Being diagnosed with herpes can be quite distressing, especially genital herpes, which often carries stigma and may affect current and future intimate relationships. However, a positive mindset can significantly affect how HSV infection manifests and is managed.
  • Stress management: High levels of stress can trigger or exacerbate herpes outbreaks. A proactive mindset can enhance coping strategies and stress management techniques, such as mindfulness, relaxation exercises, and adequate sleep, thus helping reduce the frequency and severity of outbreaks.
  • Emotional well-being: Individuals diagnosed with genital herpes may exhibit various reactions, including strong emotions and anxiety due to personal perceptions and stigma, with common psychological responses being shame, guilt, and anger. These emotions can discourage them from seeking further care, disclosing their infection status to partners, or fully participating in their daily lives. A positive mindset can make herpes patients more receptive to counseling, therapy, and support groups, which can help them manage their emotional aspects of living with herpes, potentially reducing the physical impact of the virus as well.
  • Adherence to treatment: A positive mindset about managing herpes and adhering to prescribed treatments can improve physical outcomes. Believing in the effectiveness of treatment can lead to better adherence and more consistent management of the condition.
  • Self-care and prevention: A proactive attitude towards self-care, including practicing good hygiene, using medications as prescribed, and avoiding triggers, can help reduce the risk of outbreaks and transmission.

Those with herpes must take precautions to prevent the spread of HSV to others.
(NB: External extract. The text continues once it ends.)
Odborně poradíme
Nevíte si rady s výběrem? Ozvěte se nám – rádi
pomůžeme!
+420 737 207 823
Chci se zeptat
  • To prevent the spread of oral herpes, avoid oral contact with others and refrain from sharing items that have come into contact with saliva.
  • To prevent the spread of genital herpes refrain from sexual activity (vaginal, anal, and oral sex). Even without herpes symptoms, others can be infected through viral shedding. People with genital herpes are advised to avoid sex at the first sign of an outbreak, as the risk of transmitting the virus is highest during that time.
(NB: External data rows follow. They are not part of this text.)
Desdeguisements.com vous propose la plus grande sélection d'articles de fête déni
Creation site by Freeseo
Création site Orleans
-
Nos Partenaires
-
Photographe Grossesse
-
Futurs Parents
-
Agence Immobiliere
  • Inform sexual partners of herpes status to help reduce the risk of transmission.
  • If individuals with herpes have sexual activities, using condoms and dental dams can reduce the risk of spreading and getting an STI. Birth control methods, such as pills or implants, do not protect against STIs.
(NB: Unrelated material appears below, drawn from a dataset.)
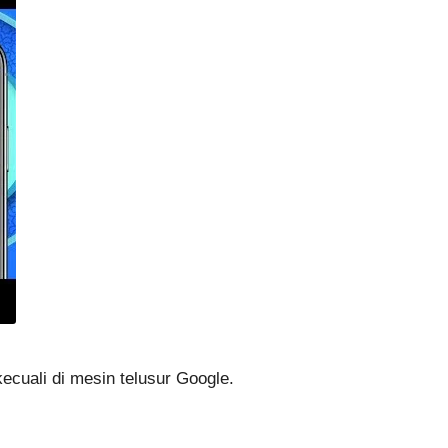
kecuali di mesin telusur Google.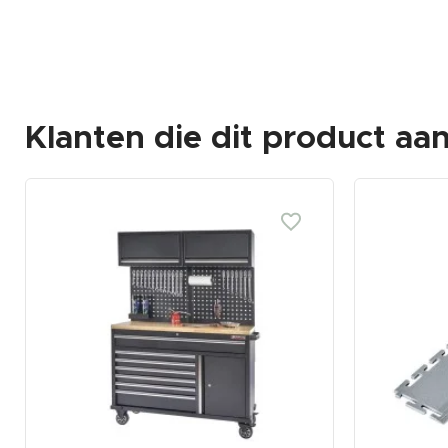
Klanten die dit product aa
  • Past, current, and future partners of an individual with herpes might benefit from evaluation and HSV type-specific serologic testing to help prevent neonatal herpes.
  • Adhere to treatment to reduce outbreaks and their severity. Treating an infected partner with suppressive therapy can prevent the transmission of symptomatic herpes to an uninfected partner in over 90 percent of cases.
  • If a pregnant mother is infected with genital herpes, cesarean delivery is recommended to prevent transmission to the newborn. Fetal scalp monitors should also be avoided during labor.
To prevent oral and genital herpes or reduce the risk of infection, you can do the following:
  • Avoid sharing silverware, glasses, straws, lip balm, or other items with someone who has oral herpes.
  • Stay in a long-term monogamous relationship with a partner who does not have herpes.
  • Practice safe sex, such as using a condom. However, condoms may not fully protect against herpes, because not all sores occur in areas a condom covers, and the virus can be shed from skin without visible sores.
  • Limit your number of intimate partners.
  • Avoid douching, as it removes beneficial bacteria in the vagina that help protect against infections.
  • Learn about a potential intimate partner’s STI status.
  • Avoid alcohol or drug abuse, as excessive use can lead to risky behavior.
Mothers with genital herpes can still breastfeed as long as they do not have herpes sores on their breasts. If they have sores on one or both breasts, they should avoid breastfeeding directly from the affected breast. Instead, they can pump or hand-express milk from that breast until the sores heal, while ensuring that neither their baby nor pumping equipment comes into contact with the sores.